Beautiful and repulsive, mysterious and menacing, I find jellyfish to be impossibly constructed and hard to fathom. Even Spongebob fears them. Beached, they look like some large ungodly snotter cast asunder for all to see, like the sad remnants of a rotting, over-ripened combination of mangos, shredded Victoria Secrets undergarments, and torn Safeway plastic bags.

However, just below the surface, gently bobbing in our oceans, these lingeriel leftovers appear to glide deliberatively with the grace of angels. When you look a little deeper into the subject you realize that these gelatinous globs are all individually, ever so slightly, different in color, shade, texture, construction and pattern, which amazes me given that they swarm in the millions like some briny, morphing mushroom pea soup. The variations are diminutive but discernable, and this is from a guy who still can’t tell Matt and Ben apart—my six-foot three twin first cousins once removed.

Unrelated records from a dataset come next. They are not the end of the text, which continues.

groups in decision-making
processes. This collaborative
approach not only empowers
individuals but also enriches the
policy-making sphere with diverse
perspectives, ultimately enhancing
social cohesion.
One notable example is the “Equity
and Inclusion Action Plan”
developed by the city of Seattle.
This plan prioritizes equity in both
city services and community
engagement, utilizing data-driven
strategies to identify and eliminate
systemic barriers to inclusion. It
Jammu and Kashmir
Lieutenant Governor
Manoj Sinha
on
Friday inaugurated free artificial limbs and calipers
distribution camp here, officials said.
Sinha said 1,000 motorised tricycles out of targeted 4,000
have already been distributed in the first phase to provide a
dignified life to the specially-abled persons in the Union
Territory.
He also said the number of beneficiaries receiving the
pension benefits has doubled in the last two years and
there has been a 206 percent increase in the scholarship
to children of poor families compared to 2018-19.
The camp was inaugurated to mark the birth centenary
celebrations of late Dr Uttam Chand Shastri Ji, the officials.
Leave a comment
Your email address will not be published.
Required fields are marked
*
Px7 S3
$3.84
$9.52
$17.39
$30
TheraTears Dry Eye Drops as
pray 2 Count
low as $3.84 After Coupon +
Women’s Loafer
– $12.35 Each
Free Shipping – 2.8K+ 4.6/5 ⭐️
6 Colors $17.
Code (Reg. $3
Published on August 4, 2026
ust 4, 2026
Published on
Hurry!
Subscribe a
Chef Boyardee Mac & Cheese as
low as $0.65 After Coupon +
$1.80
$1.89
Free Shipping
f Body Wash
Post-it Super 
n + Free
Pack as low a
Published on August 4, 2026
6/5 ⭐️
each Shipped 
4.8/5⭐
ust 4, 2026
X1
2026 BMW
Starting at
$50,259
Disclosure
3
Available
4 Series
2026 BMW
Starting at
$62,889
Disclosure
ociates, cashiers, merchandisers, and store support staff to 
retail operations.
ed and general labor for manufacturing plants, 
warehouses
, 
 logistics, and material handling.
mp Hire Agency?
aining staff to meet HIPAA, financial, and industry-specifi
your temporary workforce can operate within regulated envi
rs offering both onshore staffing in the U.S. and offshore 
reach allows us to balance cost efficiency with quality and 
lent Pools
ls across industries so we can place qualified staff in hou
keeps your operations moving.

In this medium-sized oil treatment, the cautious diver is shown respectfully avoiding the deadly touch of the Mastigias papua—the Papauan Jellyfish, or as it is known commonly throughout the Indo-Pacific, the Golden Medusa. In an oblique nod to the artist’s hero and luminary, Michelangelo Merisi da Caravaggio, the aquanaut’s hair drifts chaotically in the ocean current, much like the serpent-laden head of the feared Gorgon, Medusa.